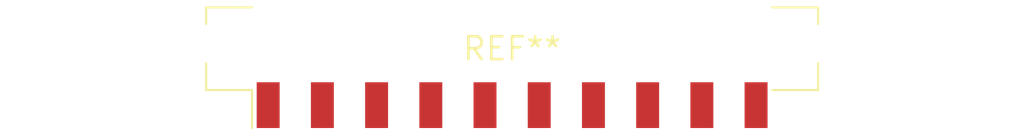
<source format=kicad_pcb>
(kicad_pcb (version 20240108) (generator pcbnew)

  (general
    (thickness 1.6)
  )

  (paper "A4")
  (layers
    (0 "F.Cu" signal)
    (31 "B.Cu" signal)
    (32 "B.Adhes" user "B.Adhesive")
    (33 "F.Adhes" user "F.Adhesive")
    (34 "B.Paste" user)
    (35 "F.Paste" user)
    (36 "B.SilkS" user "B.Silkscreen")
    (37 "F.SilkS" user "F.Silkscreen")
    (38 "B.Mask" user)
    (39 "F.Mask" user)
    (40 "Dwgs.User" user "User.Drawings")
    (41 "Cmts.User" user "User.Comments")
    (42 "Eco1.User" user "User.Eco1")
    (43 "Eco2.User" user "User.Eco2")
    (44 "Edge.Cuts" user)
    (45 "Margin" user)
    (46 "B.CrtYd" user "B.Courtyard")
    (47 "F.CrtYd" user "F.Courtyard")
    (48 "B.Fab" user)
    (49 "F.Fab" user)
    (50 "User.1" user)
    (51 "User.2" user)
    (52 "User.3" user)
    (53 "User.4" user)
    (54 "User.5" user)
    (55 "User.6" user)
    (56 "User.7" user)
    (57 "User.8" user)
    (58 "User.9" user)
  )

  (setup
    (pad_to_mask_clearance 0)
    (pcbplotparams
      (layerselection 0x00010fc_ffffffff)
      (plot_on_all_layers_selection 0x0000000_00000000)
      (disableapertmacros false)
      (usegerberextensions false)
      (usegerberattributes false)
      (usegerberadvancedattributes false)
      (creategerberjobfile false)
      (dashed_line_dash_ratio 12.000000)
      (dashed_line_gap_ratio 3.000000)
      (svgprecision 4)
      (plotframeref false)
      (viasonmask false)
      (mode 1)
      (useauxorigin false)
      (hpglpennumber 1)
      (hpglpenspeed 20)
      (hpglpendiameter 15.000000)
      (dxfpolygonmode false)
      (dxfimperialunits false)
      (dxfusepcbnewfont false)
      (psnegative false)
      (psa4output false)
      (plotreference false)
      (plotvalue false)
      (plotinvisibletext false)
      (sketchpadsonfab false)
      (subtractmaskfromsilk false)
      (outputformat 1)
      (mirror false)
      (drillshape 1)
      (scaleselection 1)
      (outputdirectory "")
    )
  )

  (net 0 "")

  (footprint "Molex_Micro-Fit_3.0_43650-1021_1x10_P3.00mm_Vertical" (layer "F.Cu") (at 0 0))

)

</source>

◆ **Problem to solve**:
Retype, exactly as shown, the lines from the one with "(drillshape 1)" through the end of the records.

◆ **The completed task**:
      (drillshape 1)
      (scaleselection 1)
      (outputdirectory "")
    )
  )

  (net 0 "")

  (footprint "Molex_Micro-Fit_3.0_43650-1021_1x10_P3.00mm_Vertical" (layer "F.Cu") (at 0 0))

)

</source>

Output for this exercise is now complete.